All this while, however, his own friendship with Stella grew apace, enhanced as it was in no small degree by the fact that now her help in his scientific operations had become most valuable. Indeed, it appeared that he was destined to owe the final success of his instrument to the assistance of women who, at the beginning, at any rate, knew little of its principles. Mary, it may be remembered, by some fortunate chance, made the suggestion as to the substance of the receiver, which turned the aerophone from a great idea into a practical reality. Now to complete the work it was Stella, not by accident, but after careful study of its problem who gave the thought that led to the removal of the one remaining obstacle to its general and successful establishment.
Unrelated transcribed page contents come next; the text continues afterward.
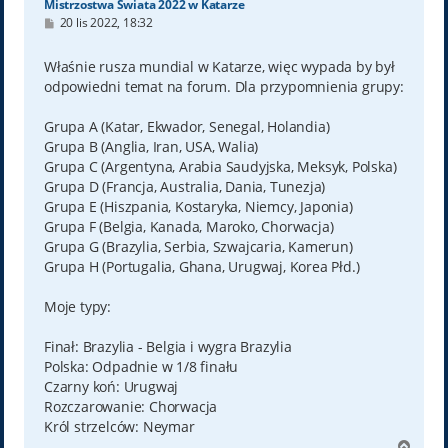
Mistrzostwa Świata 2022 w Katarze
P
20 lis 2022, 18:32
o
s
t
Właśnie rusza mundial w Katarze, więc wypada by był
odpowiedni temat na forum. Dla przypomnienia grupy:
Grupa A (Katar, Ekwador, Senegal, Holandia)
Grupa B (Anglia, Iran, USA, Walia)
Grupa C (Argentyna, Arabia Saudyjska, Meksyk, Polska)
Grupa D (Francja, Australia, Dania, Tunezja)
Grupa E (Hiszpania, Kostaryka, Niemcy, Japonia)
Grupa F (Belgia, Kanada, Maroko, Chorwacja)
Grupa G (Brazylia, Serbia, Szwajcaria, Kamerun)
Grupa H (Portugalia, Ghana, Urugwaj, Korea Płd.)
Moje typy:
Finał: Brazylia - Belgia i wygra Brazylia
Polska: Odpadnie w 1/8 finału
Czarny koń: Urugwaj
Rozczarowanie: Chorwacja
Król strzelców: Neymar
N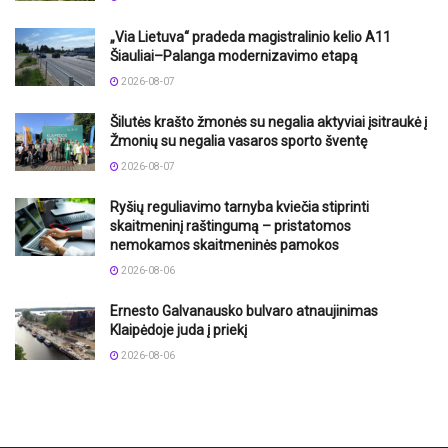
„Via Lietuva“ pradeda magistralinio kelio A11
Šiauliai–Palanga modernizavimo etapą
2026-08-07
Šilutės krašto žmonės su negalia aktyviai įsitraukė į
Žmonių su negalia vasaros sporto šventę
2026-08-07
Ryšių reguliavimo tarnyba kviečia stiprinti
skaitmeninį raštingumą – pristatomos
nemokamos skaitmeninės pamokos
2026-08-06
Ernesto Galvanausko bulvaro atnaujinimas
Klaipėdoje juda į priekį
2026-08-06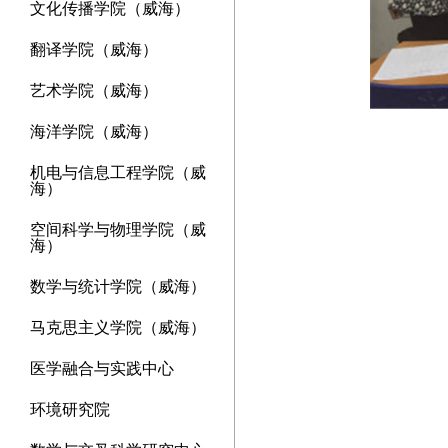
文化传播学院（威海）
翻译学院（威海）
艺术学院（威海）
海洋学院（威海）
机电与信息工程学院（威
海）
空间科学与物理学院（威
海）
数学与统计学院（威海）
马克思主义学院（威海）
医学融合与实践中心
环境研究院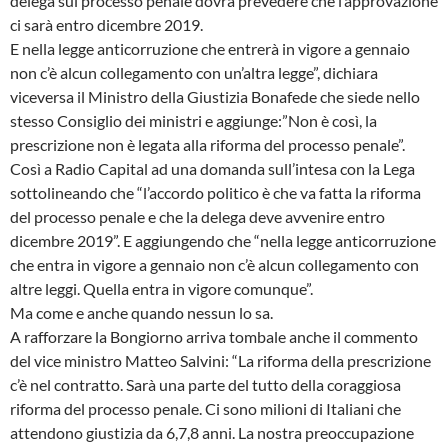
delega sul processo penale dovrà prevedere che l’approvazione
ci sarà entro dicembre 2019.
E nella legge anticorruzione che entrerà in vigore a gennaio
non c’è alcun collegamento con un’altra legge”, dichiara
viceversa il Ministro della Giustizia Bonafede che siede nello
stesso Consiglio dei ministri e aggiunge:”Non è così, la
prescrizione non è legata alla riforma del processo penale”.
Così a Radio Capital ad una domanda sull’intesa con la Lega
sottolineando che “l’accordo politico è che va fatta la riforma
del processo penale e che la delega deve avvenire entro
dicembre 2019”. E aggiungendo che “nella legge anticorruzione
che entra in vigore a gennaio non c’è alcun collegamento con
altre leggi. Quella entra in vigore comunque”.
Ma come e anche quando nessun lo sa.
A rafforzare la Bongiorno arriva tombale anche il commento
del vice ministro Matteo Salvini: “La riforma della prescrizione
c’è nel contratto. Sarà una parte del tutto della coraggiosa
riforma del processo penale. Ci sono milioni di Italiani che
attendono giustizia da 6,7,8 anni. La nostra preoccupazione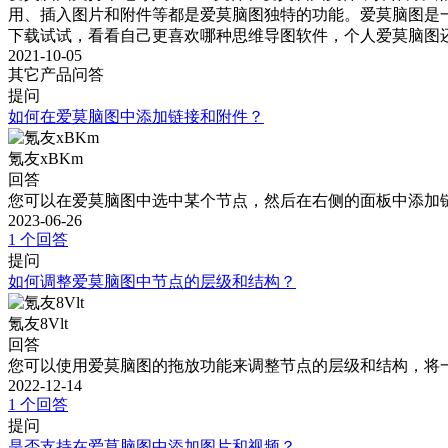
用、插入图片和附件等都是爱莫脑图独特的功能。爱莫脑图是
下载试试，看看自己更喜欢哪种思维导图软件，个人爱莫脑图
2021-10-05
其它产品问答
提问
如何在爱莫脑图中添加链接和附件？
氪友xBKm
回答
您可以在爱莫脑图中选中某个节点，然后在右侧的面板中添加
2023-06-26
1 个回答
提问
如何调整爱莫脑图中节点的层级和结构？
氪友8Vlt
回答
您可以使用爱莫脑图的拖放功能来调整节点的层级和结构，将
2022-12-14
1 个回答
提问
是否支持在爱莫脑图中添加图片和视频？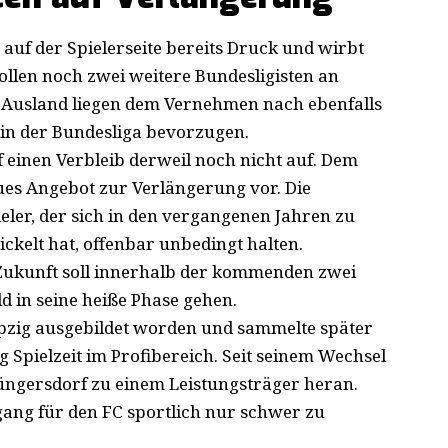
auf der Spielerseite bereits Druck und wirbt
ollen noch zwei weitere Bundesligisten an
em Ausland liegen dem Vernehmen nach ebenfalls
b in der Bundesliga bevorzugen.
f einen Verbleib derweil noch nicht auf. Dem
neues Angebot zur Verlängerung vor. Die
eler, der sich in den vergangenen Jahren zu
ckelt hat, offenbar unbedingt halten.
 Zukunft soll innerhalb der kommenden zwei
d in seine heiße Phase gehen.
ipzig ausgebildet worden und sammelte später
 Spielzeit im Profibereich. Seit seinem Wechsel
üngersdorf zu einem Leistungsträger heran.
gang für den FC sportlich nur schwer zu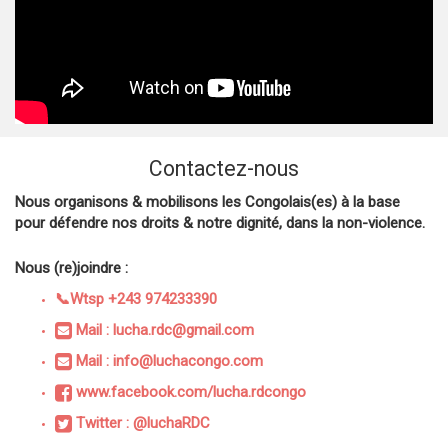
Contactez-nous
Nous organisons & mobilisons les Congolais(es) à la base
pour défendre nos droits & notre dignité, dans la non-violence.
Nous (re)joindre :
📞Wtsp +243 974233390
Mail : lucha.rdc@gmail.com
Mail : info@luchacongo.com
www.facebook.com/lucha.rdcongo
Twitter : @luchaRDC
To test this new development of the famous sound deflector and perfect its details, scores of experiments were needed, most of which he and she carried out together. This was their plan. One of them established him or herself in the ruined building known as the Dead Church, while the other took up a position in the Abbey workshop. From these respective points, a distance of about two miles, they tested the machines with results that day by day grew better and clearer, till at length, under these conditions they were almost perfect.

Strange was the experience and great the triumph when at last Morris, seated in the Abbey with his apparatus before him, unconnected with its twin by any visible medium, was able without interruption for a whole morning to converse with Stella established in the Dead Church.

“It is done,” he cried in unusual exultation. “Now, if I die to-morrow it does not matter.”

Instantly came the answer in Stella’s voice.

“I am very happy. If I do nothing else I have helped a man to fame.”